Le salarié devra bien prendre la précaution de préciser dans sa lettre de démission motivée qu’il entend effectuer son préavis. A défaut, même s’il a expressément fait état d’une démission, la réaction de l’employeur pourra être de faire l’amalgame avec une prise d’acte de rupture et de lui reprocher une désertion immédiate.

A ce compte-là, le salarié étant irréprochable puisqu’ayant démissionné, ce qui est son droit, et ayant de surcroît expressément indiqué qu’il entendait effectuer son préavis, ne pourra pas être mis en difficulté, notamment vis-à-vis de son nouvel employeur, comme c’est souvent le cas à la suite d’une prise d’acte de rupture. 

Dans quel délai saisir le Conseil de Prud’hommes à la suite d’une démission motivée ?

L’intérêt du salarié est de le faire le plus tôt possible pour montrer sa détermination et accréditer son dossier. Toutefois, comme il n’a causé aucun tort à l’employeur, tel que quitter immédiatement son poste comme dans la prise d’acte de rupture, il peut :

  • soit retarder son action, notamment s’il préfère éviter un conflit trop vif avec l’employeur le temps de l’exécution de son préavis ;
  • soit y renoncer, parce que le dossier n’apparait pas suffisamment solide, ou qu’il est passé à autre chose. 

Le salarié qui hésite doit savoir qu’il dispose d’un an à compter de sa démission pour saisir le Conseil de Prud’hommes, sauf à subir la prescription.

Y a-t-il un intérêt à motiver sa démission alors que l’on n’entend pas attaquer l’employeur ?

Le salarié qui motive sa démission est celui qui a des griefs contre l’employeur. Il est normal qu’il les exprime à  l’occasion de la rupture, et ce même s’il n’a pas l’intention de demander la requalification de cette dernière en licenciement abusif.

Par ailleurs, il ne sait pas quelle sera la réaction de l’employeur à sa démission. Par les temps qui courent, avec les problématiques de pénurie d’embauche des cadres, la démission d’un collaborateur précieux peut engendrer du ressentiment avec des conséquences au moment de l’établissement du solde de tout compte et du paiement des salaires et indemnités dus, tels que congés payés, treizième mois, et surtout la rémunération variable. On constate que le salarié a intérêt à se placer en position de force dans le cadre d’une éventuelle négociation. Ce sera également le cas si, alors qu’il a démissionné à cause des agissements de l’employeur, ce dernier n’entend pas le délier de sa clause de non-concurrence.
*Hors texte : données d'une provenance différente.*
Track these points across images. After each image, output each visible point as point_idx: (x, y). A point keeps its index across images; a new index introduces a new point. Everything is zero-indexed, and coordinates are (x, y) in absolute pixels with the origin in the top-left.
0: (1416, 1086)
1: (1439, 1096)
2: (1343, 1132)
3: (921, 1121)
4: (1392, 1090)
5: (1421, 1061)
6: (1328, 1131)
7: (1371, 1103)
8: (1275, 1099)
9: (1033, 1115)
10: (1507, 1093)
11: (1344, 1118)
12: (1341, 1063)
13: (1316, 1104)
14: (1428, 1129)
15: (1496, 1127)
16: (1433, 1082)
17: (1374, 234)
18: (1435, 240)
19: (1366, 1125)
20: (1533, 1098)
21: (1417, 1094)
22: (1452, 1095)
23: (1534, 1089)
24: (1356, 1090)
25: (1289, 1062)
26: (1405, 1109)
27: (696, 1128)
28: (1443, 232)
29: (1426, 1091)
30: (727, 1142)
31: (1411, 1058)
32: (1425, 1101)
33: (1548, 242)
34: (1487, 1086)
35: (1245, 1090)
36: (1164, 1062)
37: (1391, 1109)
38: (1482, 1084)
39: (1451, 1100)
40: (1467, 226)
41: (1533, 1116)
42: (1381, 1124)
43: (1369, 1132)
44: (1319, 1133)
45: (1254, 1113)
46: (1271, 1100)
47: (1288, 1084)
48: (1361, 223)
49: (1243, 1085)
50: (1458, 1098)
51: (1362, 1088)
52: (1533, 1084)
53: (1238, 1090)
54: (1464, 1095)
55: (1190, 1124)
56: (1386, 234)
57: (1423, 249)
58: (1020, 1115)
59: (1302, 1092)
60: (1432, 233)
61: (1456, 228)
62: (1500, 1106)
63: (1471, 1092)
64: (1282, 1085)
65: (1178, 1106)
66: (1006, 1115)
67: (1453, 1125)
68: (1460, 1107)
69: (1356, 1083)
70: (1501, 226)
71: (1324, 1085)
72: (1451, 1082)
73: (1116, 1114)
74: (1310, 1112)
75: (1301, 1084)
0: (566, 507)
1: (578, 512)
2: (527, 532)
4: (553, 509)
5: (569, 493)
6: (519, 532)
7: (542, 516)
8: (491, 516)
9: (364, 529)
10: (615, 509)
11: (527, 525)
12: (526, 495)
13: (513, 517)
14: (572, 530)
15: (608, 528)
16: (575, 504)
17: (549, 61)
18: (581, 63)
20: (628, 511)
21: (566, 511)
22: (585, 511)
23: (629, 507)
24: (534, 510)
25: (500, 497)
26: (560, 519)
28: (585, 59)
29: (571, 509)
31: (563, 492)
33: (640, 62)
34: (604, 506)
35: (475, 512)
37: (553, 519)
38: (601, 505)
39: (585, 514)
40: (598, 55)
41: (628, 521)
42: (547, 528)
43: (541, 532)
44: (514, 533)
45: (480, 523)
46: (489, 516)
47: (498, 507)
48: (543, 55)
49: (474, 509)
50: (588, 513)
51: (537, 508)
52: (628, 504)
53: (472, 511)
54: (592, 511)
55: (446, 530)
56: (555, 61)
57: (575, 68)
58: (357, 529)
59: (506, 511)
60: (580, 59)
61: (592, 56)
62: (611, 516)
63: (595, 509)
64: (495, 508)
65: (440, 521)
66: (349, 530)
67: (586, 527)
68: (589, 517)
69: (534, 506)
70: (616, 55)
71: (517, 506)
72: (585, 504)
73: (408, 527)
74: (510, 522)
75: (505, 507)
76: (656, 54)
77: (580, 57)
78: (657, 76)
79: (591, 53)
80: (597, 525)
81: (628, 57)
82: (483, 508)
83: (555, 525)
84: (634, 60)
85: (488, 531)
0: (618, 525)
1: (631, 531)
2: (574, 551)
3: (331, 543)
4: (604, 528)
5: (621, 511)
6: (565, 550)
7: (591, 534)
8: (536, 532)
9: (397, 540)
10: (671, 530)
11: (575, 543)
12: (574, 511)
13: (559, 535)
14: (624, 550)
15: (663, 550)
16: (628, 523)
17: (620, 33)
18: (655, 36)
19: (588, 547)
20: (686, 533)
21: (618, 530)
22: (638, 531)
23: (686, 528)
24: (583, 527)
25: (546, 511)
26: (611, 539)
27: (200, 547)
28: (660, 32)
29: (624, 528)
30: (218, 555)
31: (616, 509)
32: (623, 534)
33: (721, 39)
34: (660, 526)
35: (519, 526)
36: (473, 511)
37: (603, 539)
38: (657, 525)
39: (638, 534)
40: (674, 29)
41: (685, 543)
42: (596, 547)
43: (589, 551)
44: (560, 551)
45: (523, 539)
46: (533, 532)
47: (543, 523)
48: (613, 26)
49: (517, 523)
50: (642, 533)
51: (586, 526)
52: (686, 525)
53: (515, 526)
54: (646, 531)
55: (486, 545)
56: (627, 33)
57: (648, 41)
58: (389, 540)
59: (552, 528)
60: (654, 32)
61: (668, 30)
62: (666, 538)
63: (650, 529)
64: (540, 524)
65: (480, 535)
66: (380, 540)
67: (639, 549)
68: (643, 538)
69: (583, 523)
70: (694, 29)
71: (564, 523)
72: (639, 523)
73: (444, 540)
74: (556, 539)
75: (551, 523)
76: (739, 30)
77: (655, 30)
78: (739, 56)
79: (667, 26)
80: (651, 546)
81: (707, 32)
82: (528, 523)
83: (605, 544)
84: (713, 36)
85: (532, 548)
Peut-on, en cas de démission sans réserves, obtenir quand même la condamnation de l’employeur ?

Oui, mais il faut alors que la démission ait été extorquée par violence ou surprise. Le salarié, dès qu’il reprend ses esprits doit immédiatement demander sa réintégration en dénonçant les circonstances dans lesquelles la démission a été extorquée.

S’il n’obtient pas gain de cause, et s’il démontre être dans son bon droit, de la même façon que pour la démission motivée, sa démission sans réserves sera requalifiée en licenciement abusif.